When considering the world of relationships between variables, it is a common mistake to assume causation when a correlation is present. A high correlation between variables does not necessarily indicate causation. A study may show that there is a positive correlation between salary and the quality of work of individual employees in that the more employees are paid, the better their performance. However, there may be no causation because other factors may impact the quality of an individual’s work, such as training and experience. Also, consider if there is a positive correlation between employee training and quality of work of individual employees. Should a researcher safely assume that a causal relationship exists here in that the better training that employees receive, the better their performance? While strong correlations prompt researchers to take notice of possible causality, researchers must also be aware of attentional bias and prior beliefs when interpreting correlations. It is, therefore, important to examine how causation is established. In this Discussion, you will distinguish between the two concepts of causation and correlation and apply them to your potential Doctoral Study.

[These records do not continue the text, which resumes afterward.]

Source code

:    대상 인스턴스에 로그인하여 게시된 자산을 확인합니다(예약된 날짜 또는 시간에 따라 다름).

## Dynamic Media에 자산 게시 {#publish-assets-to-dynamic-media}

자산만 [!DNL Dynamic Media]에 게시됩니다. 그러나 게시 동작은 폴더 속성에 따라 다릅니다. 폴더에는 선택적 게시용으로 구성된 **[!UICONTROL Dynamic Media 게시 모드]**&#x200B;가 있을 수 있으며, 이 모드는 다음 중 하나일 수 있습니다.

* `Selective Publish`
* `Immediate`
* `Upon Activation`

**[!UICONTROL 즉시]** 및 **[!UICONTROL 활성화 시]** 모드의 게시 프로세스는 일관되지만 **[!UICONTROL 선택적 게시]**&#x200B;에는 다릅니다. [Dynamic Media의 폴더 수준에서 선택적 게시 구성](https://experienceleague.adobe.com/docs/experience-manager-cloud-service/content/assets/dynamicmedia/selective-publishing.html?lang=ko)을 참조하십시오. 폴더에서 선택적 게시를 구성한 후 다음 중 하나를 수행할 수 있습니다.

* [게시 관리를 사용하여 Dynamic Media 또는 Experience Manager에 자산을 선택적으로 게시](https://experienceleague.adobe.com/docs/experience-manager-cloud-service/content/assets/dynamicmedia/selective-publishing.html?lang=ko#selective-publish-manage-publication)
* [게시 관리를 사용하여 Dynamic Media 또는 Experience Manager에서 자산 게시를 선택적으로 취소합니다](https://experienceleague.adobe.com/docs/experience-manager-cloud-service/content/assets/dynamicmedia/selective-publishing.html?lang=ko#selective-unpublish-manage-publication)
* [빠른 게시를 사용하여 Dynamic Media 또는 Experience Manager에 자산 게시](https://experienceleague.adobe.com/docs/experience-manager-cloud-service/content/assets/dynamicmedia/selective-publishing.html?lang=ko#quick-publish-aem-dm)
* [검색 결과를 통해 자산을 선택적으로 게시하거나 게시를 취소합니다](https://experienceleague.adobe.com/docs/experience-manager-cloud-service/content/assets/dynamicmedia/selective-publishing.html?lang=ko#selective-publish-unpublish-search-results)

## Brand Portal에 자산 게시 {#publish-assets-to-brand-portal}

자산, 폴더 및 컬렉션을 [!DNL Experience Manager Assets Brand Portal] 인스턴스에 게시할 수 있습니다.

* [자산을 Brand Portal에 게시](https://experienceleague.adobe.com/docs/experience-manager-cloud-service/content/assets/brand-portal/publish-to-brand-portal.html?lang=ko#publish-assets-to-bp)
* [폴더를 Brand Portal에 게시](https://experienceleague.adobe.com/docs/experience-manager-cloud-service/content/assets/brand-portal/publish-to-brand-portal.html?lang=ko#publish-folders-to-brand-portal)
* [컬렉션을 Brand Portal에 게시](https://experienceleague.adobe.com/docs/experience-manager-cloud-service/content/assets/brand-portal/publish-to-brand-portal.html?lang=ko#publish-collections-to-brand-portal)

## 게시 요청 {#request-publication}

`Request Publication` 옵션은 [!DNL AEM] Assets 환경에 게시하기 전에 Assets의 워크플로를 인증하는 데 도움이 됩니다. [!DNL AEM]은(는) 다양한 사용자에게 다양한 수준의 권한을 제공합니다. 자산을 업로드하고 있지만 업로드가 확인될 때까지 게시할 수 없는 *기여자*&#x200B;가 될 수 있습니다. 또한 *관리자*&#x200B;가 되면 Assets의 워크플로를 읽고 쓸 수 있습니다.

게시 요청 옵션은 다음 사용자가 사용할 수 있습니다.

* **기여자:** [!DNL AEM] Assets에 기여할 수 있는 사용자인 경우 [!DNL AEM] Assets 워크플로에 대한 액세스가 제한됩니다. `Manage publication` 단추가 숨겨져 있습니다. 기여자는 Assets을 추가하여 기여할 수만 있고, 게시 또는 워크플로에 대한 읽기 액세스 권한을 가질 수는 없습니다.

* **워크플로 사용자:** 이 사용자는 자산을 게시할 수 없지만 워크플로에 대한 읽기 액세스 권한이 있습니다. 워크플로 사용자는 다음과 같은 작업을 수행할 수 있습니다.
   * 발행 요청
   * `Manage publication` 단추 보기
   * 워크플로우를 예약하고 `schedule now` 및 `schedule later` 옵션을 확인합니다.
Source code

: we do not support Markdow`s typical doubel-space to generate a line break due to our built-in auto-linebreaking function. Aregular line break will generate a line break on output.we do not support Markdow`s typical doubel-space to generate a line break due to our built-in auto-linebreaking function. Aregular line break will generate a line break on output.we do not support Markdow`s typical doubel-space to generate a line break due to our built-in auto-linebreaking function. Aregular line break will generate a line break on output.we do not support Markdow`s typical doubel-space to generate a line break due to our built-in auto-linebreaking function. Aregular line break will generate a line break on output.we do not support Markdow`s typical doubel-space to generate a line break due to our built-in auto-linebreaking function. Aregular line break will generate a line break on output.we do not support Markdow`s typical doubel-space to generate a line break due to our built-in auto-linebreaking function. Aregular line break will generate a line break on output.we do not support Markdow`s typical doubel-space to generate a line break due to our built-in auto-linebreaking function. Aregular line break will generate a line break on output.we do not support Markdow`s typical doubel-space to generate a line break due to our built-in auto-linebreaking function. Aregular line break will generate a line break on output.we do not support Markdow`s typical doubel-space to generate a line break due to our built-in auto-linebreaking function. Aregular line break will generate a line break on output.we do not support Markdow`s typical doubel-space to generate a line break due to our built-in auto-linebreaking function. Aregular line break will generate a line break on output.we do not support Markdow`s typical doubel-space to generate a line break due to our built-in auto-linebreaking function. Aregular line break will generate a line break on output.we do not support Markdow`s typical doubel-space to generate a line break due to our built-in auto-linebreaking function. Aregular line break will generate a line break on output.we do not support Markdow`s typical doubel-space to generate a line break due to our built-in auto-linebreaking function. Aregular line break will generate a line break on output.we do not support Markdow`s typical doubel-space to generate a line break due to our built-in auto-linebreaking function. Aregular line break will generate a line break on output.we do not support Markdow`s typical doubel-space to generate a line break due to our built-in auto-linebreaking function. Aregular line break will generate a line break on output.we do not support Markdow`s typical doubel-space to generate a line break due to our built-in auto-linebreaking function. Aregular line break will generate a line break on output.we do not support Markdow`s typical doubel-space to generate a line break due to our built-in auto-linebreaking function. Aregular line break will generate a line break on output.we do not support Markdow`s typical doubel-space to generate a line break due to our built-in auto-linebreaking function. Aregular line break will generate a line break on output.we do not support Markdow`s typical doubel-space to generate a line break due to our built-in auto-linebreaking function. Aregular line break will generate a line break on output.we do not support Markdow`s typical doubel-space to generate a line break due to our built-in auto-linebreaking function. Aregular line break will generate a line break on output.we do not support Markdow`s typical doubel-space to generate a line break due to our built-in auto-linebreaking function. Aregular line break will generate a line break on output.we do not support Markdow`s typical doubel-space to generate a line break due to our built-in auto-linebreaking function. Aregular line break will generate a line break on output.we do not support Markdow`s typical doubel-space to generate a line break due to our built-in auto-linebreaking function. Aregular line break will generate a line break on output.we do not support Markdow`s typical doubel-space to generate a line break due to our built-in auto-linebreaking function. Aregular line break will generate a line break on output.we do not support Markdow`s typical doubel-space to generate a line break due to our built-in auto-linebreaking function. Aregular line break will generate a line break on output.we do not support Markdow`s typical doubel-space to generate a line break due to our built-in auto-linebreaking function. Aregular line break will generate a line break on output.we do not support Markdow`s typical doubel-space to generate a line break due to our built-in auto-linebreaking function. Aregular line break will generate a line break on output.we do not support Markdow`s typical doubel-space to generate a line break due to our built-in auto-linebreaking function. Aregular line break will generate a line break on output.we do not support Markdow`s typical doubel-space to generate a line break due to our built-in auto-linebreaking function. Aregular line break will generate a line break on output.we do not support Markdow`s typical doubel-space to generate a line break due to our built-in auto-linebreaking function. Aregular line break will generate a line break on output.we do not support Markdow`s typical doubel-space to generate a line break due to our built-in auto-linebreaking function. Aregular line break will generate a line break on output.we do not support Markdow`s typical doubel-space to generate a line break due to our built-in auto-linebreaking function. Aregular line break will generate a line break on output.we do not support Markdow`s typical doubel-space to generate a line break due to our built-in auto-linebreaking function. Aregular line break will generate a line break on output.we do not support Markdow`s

To prepare for this Discussion, review Lesson 31 in the Green and Salkind (2017) text and consider the correlation to your potential Doctoral Study topic. Your potential topic may or may not be appropriate for correlational methods, but for the purpose of this Discussion, assume it is.
By Day 3
Post an analysis of the difference between causation and correlation within the context of your DBA doctoral research study. In your analysis, do the following:
Assess the implications for professional practice when a researcher implies causation after using correlation (e.g., bivariate correlation) analyses.
Explain why the results of bivariate correlation analyses are considered weak in terms of internal validity.
Explain how would you extend or modify a research design to examine a true cause-and-effect relationship.